What accounts for maturity, the hallmark of growth? Why do some stalemate while others thrive?
The question reminds me of the Israelites. God’s heart for them was this: be set free from Egyptian tyranny, walk toward Jericho for a few weeks, then joyfully enter the Promised Land. But as they walked, they grumbled, disobeyed God, fashioned and worshipped a molten idol, and rebelled in all sorts of deceptive ways. Those few weeks turned into forty years, and even then only Joshua and Caleb were allowed to enter the land of milk and honey. Had they obeyed, they’d have reached the glory of new land in handful of days, yet they wandered through the wilderness for years. And years.
I fear we are like those pesky Israelites. God wants to grow us up, to bring us to new vistas and promised lands aplenty. He created us for adventure, not ease. Instead of obeying in the moment and experiencing powerful spiritual growth, we wander around in circles chasing ease, trusting in ourselves to solve our problems, living a God-less life. We arrive forty years later, looking back, and wonder why in the world we didn’t grow, and why God seems terribly distant. In thinking about this book, I asked myself, Why is it that some people can know Jesus for 40 years and be stingy and un-transformed? Why is it that others can exude Jesus 4 months after shaking hands with Him?
I don’t write this book as a condemnation or as a sermon you must adhere to. The last thing I want is to provide a “how to be the best Christian in ten easy steps” guide. I pen these words as a fellow struggler, as one who doesn’t often feel Jesusy or strong or faith-filled. In this spiritual sojourn, I’ve come to see the importance of what’s inside us, how we think, what our heart tells us.
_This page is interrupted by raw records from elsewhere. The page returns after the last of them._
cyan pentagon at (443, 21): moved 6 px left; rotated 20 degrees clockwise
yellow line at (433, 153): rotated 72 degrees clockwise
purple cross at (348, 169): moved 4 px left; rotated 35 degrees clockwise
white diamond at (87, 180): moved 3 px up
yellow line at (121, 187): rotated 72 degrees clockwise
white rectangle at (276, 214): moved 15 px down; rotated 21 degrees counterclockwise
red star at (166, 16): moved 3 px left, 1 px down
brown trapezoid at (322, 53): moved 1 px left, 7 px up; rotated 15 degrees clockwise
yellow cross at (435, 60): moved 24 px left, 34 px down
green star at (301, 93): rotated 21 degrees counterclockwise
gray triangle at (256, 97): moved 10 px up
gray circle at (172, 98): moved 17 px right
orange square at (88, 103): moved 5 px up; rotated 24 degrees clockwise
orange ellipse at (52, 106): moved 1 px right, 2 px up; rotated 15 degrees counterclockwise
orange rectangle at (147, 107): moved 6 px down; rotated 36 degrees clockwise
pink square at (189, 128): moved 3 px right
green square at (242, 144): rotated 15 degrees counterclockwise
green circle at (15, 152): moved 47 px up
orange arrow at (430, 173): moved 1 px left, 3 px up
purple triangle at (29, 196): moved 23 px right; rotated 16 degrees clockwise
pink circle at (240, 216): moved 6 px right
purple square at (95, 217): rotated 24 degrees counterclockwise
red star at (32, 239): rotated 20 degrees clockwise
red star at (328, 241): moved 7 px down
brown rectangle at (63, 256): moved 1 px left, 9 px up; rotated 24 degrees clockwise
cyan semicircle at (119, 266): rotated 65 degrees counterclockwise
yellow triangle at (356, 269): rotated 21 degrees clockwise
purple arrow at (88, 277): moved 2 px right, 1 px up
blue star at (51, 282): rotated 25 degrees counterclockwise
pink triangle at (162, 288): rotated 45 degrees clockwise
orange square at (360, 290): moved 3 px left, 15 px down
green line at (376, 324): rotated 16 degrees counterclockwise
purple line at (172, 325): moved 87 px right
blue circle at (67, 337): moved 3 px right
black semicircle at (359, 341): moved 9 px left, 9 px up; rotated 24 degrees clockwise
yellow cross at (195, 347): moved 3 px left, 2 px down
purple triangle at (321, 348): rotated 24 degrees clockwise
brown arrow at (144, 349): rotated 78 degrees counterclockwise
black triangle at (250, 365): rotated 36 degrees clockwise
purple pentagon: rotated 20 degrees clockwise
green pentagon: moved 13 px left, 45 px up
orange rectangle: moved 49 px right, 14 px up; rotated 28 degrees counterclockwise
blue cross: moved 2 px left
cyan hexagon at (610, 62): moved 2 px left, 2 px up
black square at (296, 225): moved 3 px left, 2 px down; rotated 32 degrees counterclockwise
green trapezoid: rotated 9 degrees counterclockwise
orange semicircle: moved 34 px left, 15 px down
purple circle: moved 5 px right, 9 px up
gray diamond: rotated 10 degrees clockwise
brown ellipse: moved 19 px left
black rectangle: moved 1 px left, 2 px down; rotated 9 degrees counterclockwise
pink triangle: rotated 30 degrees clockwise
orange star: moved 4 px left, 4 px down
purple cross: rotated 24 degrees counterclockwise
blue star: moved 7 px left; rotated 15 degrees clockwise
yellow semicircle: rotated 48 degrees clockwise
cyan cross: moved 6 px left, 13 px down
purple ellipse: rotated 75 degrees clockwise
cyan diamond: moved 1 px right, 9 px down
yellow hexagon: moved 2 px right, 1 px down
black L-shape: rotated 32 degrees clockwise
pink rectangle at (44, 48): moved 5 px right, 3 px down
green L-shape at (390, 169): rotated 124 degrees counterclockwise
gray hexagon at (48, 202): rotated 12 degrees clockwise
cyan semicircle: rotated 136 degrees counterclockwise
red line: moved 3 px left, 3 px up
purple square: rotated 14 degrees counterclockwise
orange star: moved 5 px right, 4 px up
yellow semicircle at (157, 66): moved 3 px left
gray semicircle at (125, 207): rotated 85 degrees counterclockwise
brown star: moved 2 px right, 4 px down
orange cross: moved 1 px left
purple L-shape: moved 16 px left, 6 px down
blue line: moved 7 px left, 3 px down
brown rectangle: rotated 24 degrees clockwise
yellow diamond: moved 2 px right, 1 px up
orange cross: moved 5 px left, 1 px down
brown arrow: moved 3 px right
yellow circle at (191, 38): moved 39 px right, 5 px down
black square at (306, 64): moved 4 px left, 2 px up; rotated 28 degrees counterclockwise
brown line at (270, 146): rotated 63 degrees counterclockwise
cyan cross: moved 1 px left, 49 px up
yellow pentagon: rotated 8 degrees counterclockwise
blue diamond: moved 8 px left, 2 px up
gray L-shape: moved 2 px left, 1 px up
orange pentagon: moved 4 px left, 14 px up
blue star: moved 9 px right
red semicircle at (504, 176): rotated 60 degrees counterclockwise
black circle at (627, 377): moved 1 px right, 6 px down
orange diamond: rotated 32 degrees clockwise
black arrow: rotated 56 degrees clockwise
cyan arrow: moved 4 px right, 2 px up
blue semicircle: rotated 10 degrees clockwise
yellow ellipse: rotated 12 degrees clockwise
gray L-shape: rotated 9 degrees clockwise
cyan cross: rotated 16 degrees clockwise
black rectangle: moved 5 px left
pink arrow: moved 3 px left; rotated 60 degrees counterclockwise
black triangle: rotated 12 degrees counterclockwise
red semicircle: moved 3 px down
If we are near to Jesus’ mind and heartbeat, we will naturally act like Him. That’s not a simple, catchy formula.
What we think about God matters.
How we allow Him to reign in our heart matters.
Obeying Him in the moment matters.
This book follows those three truths. We start with our heads, what we think about God. We’ll move to our hearts, the place Jesus wants to revolutionize. And we’ll end with our hands, how we live out Jesus’ internal transformation.
Head. Heart. Hands. Giving every part of our lives—everything—to Jesus.
Care to journey alongside me toward an Everything life?